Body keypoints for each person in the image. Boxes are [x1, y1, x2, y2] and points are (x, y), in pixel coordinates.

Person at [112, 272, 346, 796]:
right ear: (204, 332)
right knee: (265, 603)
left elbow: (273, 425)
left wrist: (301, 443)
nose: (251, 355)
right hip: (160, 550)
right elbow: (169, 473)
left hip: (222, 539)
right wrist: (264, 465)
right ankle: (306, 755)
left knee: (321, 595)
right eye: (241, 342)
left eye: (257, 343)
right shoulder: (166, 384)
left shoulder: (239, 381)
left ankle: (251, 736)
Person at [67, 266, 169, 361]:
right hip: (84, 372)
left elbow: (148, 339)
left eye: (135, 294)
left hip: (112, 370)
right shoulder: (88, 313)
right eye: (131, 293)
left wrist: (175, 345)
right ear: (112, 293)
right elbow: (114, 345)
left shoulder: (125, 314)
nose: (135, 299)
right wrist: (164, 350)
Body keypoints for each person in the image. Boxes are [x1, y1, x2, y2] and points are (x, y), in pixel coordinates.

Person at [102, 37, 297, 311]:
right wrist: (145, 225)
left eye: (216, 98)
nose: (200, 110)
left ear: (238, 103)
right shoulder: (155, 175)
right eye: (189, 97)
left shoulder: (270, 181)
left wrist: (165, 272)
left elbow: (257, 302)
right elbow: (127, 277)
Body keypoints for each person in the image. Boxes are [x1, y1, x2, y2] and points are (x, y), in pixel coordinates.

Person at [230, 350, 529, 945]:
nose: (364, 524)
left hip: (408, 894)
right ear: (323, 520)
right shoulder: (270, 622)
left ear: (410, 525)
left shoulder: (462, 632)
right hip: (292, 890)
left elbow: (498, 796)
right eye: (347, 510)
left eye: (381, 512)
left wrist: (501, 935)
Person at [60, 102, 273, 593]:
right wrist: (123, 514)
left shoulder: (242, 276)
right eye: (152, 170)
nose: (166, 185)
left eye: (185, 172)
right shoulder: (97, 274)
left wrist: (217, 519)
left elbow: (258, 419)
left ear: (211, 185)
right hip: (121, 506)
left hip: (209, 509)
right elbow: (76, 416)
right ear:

------------------------------------------------------------------------

■ TRY IT ■
Repeat the data above, word for word.

■ OUTPUT OF THE EXERCISE ■
Body keypoints for each person in the image. Boxes are [x1, y1, x2, y2] and points are (x, y), in pixel coordinates.

Person at [112, 272, 346, 796]:
right ear: (204, 332)
right knee: (265, 603)
left elbow: (273, 425)
left wrist: (301, 443)
nose: (251, 355)
right hip: (160, 550)
right elbow: (169, 473)
left hip: (222, 539)
right wrist: (264, 465)
right ankle: (306, 755)
left knee: (321, 595)
right eye: (241, 342)
left eye: (257, 343)
right shoulder: (166, 384)
left shoulder: (239, 381)
left ankle: (251, 736)
Person at [67, 266, 169, 361]:
right hip: (84, 372)
left elbow: (148, 339)
left eye: (135, 294)
left hip: (112, 370)
right shoulder: (88, 313)
right eye: (131, 293)
left wrist: (175, 345)
right ear: (112, 293)
right elbow: (114, 345)
left shoulder: (125, 314)
nose: (135, 299)
right wrist: (164, 350)
Body keypoints for each person in the image. Boxes are [x1, y1, x2, y2] and points are (x, y), in pixel coordinates.

Person at [102, 37, 297, 311]:
right wrist: (145, 225)
left eye: (216, 98)
nose: (200, 110)
left ear: (238, 103)
right shoulder: (155, 175)
right eye: (189, 97)
left shoulder: (270, 181)
left wrist: (165, 272)
left elbow: (257, 302)
right elbow: (127, 277)
Body keypoints for each person in the image. Boxes are [x1, y1, x2, y2] and points are (x, y), in pixel coordinates.

Person at [230, 350, 529, 945]:
nose: (364, 524)
left hip: (408, 894)
right ear: (323, 520)
right shoulder: (270, 622)
left ear: (410, 525)
left shoulder: (462, 632)
right hip: (292, 890)
left elbow: (498, 796)
right eye: (347, 510)
left eye: (381, 512)
left wrist: (501, 935)
Person at [60, 102, 273, 593]:
right wrist: (123, 514)
left shoulder: (242, 276)
right eye: (152, 170)
nose: (166, 185)
left eye: (185, 172)
right shoulder: (97, 274)
left wrist: (217, 519)
left elbow: (258, 419)
left ear: (211, 185)
right hip: (121, 506)
left hip: (209, 509)
right elbow: (76, 416)
right ear:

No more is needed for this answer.